Thanks for sharing [1], that was a great read. I'd be curious to see an updated version of that article, since it's about 6 years old now. For example, Boston Dynamics has transitioned from MPC to RL for controlling its Spot robots [2]. Davide Scaramuzza, whose team created autonomous FPV drones that beat expert human pilots, has also discussed how his team had to transition from MPC to RL [3].

[2]: https://bostondynamics.com/blog/starting-on-the-right-foot-w...

[3]: https://www.incontrolpodcast.com/1632769/13775734-ep15-david...


Thank you for the amazing links as well! You are right that the article [1] is 6 years old now, and indeed the field has evolved. But the algorithms and techniques I share in the GitHub repo are the "classic" ones (dating back then too), for which that post is still relevant - at least from an historical perspective.

You bring up a very good point though: more recent advancements and assessments should be linked and/or mentioned in the repo (e.g., in the resources and/or an appendix). I will try to do that sometime.


While trying to learn the latest in Deep Reinforcement Learning, I was able to take advantage of many excellent resources (see credits [1]), but I couldn't find one that provided the right balance between theory and practice for my personal experience. So I decided to create something myself, and open-source it for the community, in case it might be useful to someone else.

None of that would have been possible without all the resources listed in [1], but I rewrote all algorithms in this series of Python notebooks from scratch, with a "pedagogical approach" in mind. It is a hands-on step-by-step tutorial about Deep Reinforcement Learning techniques (up ~2018/2019 SoTA) guiding through theory and coding exercises on the most utilized algorithms (QLearning, DQN, SAC, PPO, etc.)

I shamelessly stole the title from a hero of mine, Andrej Karpathy, and his "Neural Network: Zero To Hero" [2] work. I also meant to work on a series of YouTube videos, but didn't have the time yet. If this posts gets any type of interest, I might go back to it. Thank you.

P.S.: A friend of mine suggested me to post here, so I followed their advice: this is my first post, I hope it properly abides with the rules of the community.

[1] https://github.com/alessiodm/drl-zh/blob/main/00_Intro.ipynb [2] https://karpathy.ai/zero-to-hero.html


Does it rely heavily on python, or could someone use a different language to go through the material?


Yes, the material relies heavily on Python. I intentionally used popular open-source libraries (such as Gymnasium for RL environments, and PyTorch for deep learning) and Python itself given their popularity in the field, so that the content and learnings could be readily applicable to real-world projects.

The theory and algorithms per-se are general: they can be re-implemented in any language, as long as there are comparable libraries to use. But the notebooks are primarily in Python, and the (attempted) "frictionless" learning experience would lose a bit if the setup is in a different language, and it'll likely take a little bit more effort to follow along.


I've gone through the first three notebooks today and enjoyed them a lot.
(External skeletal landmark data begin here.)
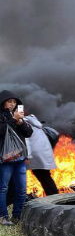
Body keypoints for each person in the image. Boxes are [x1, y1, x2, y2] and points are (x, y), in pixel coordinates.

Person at [0, 90, 33, 225]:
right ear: (3, 102)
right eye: (9, 101)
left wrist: (21, 122)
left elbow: (29, 133)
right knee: (3, 188)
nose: (12, 104)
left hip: (19, 158)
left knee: (21, 189)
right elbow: (2, 131)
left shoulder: (17, 116)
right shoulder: (2, 116)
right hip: (5, 158)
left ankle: (17, 216)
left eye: (14, 102)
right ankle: (3, 217)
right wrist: (13, 120)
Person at [24, 115, 59, 196]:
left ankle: (53, 197)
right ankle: (54, 197)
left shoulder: (23, 123)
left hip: (34, 155)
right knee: (45, 177)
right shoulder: (34, 123)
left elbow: (26, 141)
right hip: (42, 154)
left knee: (43, 176)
First time I've tried the Atari gymnasium and that was really satisfying and fun. Thank you.


Really happy to hear you enjoyed the notebooks! And thank you very much for the patch in the simulate_mdp for the cliff world!


very cool, thanks for putting this together

It would be great to see a page dedicated to SoTA techniques & results


Thank you so much! And very good advice: I have an extremely brief and not-descriptive list in the "Next" notebook, initially intended for that. But it definitely falls short.

I may actually expand it in a second "more advanced" series of notebooks, to explore model-based RL, curiosity, and other recent topics: even if not comprehensive, some hands on basic coding exercise on those topics might be of interest nonetheless.